» Extrait de page
********

En ce deuxième dimanche de carême, je voudrais insister sur un des piliers du temps de Carême qu’est la prière. L’évangile nous dit : « En ce temps-là, Jésus prit avec lui Pierre, Jean et Jacques, et il gravit la montagne pour prier ». Saint Luc insiste beaucoup sur la prière de Jésus qu’il nous présente plusieurs fois en prière à certains moments clefs de sa vie.

A son baptême au Jourdain : « Comme tout le peuple se faisait baptiser et qu’après avoir été baptisé lui aussi, Jésus priait, le ciel s’ouvrit. L’Esprit Saint, sous une apparence corporelle, comme une colombe, descendit sur Jésus, et il y eut une voix venant du ciel : « Toi, tu es mon Fils bien-aimé ; en toi, je trouve ma joie. » (Lc 3,21-22). Rappelons-nous notre vocation et dignité sacerdotale acquise par le baptême. Cela veut dire que, par le baptême, nous sommes faits pour prier, pas seulement pour nous-mêmes, mais aussi pour les autres. En ce temps de carême, nourrissons notre baptême par une vie de prière. Nous réalisons pleinement notre vocation sacerdotale en menant une vie intime avec Jésus par la prière.

Au moment de choisir les douze apôtres, saint Luc nous présente Jésus en prière : « En ces jours-là, Jésus s’en alla dans la montagne pour prier, et il passa toute la nuit à prier Dieu. Le jour venu, il appela ses disciples et en choisit douze auxquels il donna le nom d’Apôtres » (Lc 6, 12-13). Le choix de douze est un choix important pour Jésus car il devra s’appuyer sur eux pour annoncer la Bonne nouvelle. L’enseignement que nous pouvons tirer de cet épisode est fait de ne pas prendre nos décisions sur un coup de tête, mais de nous mettre toujours à l’écoute de Dieu, à travers un discernement fait toujours dans la prière. Si nous voulons faire la volonté de Dieu, c’est dans la prière, grâce à la lumière du Saint Esprit, que nous découvrons cette volonté et recevons la grâce nécessaire pour l’accomplir. En ce temps de carême, comme Jésus, il nous est possible et bienfaisant, de prendre, comme Jésus, un temps important de prière pour lui confier notre vie et lui demander conseil, dans les grandes et petites décisions que nous sommes appelés à prendre. Une journée de récollection, de désert ou de retraite ne sera pas de trop !

********

» Lignes fournies
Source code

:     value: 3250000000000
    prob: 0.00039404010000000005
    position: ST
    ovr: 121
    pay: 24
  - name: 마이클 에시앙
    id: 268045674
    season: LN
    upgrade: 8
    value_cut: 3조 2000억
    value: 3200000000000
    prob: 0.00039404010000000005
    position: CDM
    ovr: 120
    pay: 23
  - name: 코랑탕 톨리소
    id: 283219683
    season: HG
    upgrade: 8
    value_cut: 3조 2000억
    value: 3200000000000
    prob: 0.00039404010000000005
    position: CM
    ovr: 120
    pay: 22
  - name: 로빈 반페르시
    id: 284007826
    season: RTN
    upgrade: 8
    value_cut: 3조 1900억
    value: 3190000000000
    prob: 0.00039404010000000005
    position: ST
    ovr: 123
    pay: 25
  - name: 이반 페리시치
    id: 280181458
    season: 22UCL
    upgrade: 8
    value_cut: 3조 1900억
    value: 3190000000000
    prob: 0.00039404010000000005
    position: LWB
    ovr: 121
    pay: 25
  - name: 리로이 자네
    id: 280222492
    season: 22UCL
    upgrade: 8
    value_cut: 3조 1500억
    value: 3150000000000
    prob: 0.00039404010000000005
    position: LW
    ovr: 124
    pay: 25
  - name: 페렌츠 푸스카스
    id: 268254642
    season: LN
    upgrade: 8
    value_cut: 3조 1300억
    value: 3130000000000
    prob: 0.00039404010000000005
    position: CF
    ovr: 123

********

» Consigne
D'après l'extrait de page, qui Jésus emmène-t-il avec lui pour gravir la montagne et prier ? Répondez en une phrase, s'il vous plaît. Les lignes fournies n'ont aucun lien avec l'extrait de page.

» Réponse
Jésus emmène Pierre, Jean et Jacques.